President Obama used a speech before the Clinton Global Initiative today to outline new steps his administration is taking to stop human trafficking, which he said "must be called by its true name, modern slavery."

The president said he does not use the term "slavery" lightly, but that there's "no denying the awful reality."

"When a man desperate for work finds himself in a factory or on a fishing boat or in a field, working, toiling for little or no pay and beaten if he tries to escape, that is slavery," he said.

"When a little girl is sold by her impoverished family - girls my daughters' age - runs away from home, or is lured by the false promise of a better life and then imprisoned in a brothel and tortured if she resists, that's slavery," he continued.

"It is barbaric and it is evil, and it has no place in a civilized world," he said.

The president highlighted his administration's efforts to help the more than 20 million victims of human trafficking around the world, saying more nations have passed and are enforcing anti-trafficking laws.

"But for all the progress that we've made, the bitter truth is that trafficking also goes on right here in the United States," he said. "As president, I directed my administration to step up our efforts, and we have… because we can't ask other nations to do what we are not doing ourselves."

Obama said the United States is devoting more resources to identifying trafficking networks and strengthening worker protections in an effort to stop exploitation.

Timed to today's speech, the president signed a new executive order intended to enhance protections against human trafficking in government contracting.

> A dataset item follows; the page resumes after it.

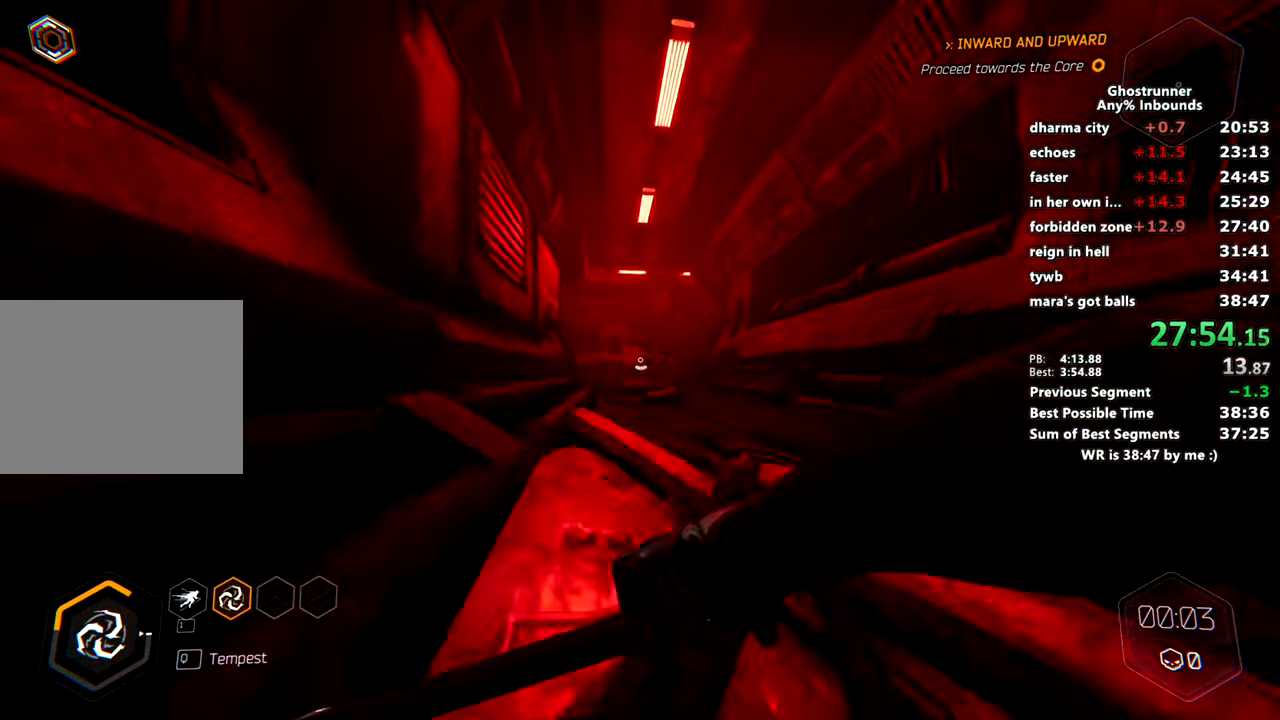
{"keys": ["space", "w", "x"], "mouse": ["right"], "events": [[83, "mouse_right", "down"], [383, "space", "down"], [383, "x", "down"]]}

"We're making clear that American tax dollars must never, ever be used to support the trafficking of human beings. We will have zero tolerance. We mean what we say. We will enforce it," he said.

The president's speech, which came just hours after rival Mitt Romney addressed the same forum, brought him together with former president Clinton for the first time since the Democratic National Convention. Introducing the president, Clinton joked that "if you're an American citizen and you introduce the president, you're supposed to say, the president of the United States and shut up."

"I just want to make one comment about this. I want to finish that speech I started in Charlotte," he said to applause and laughter from the audience.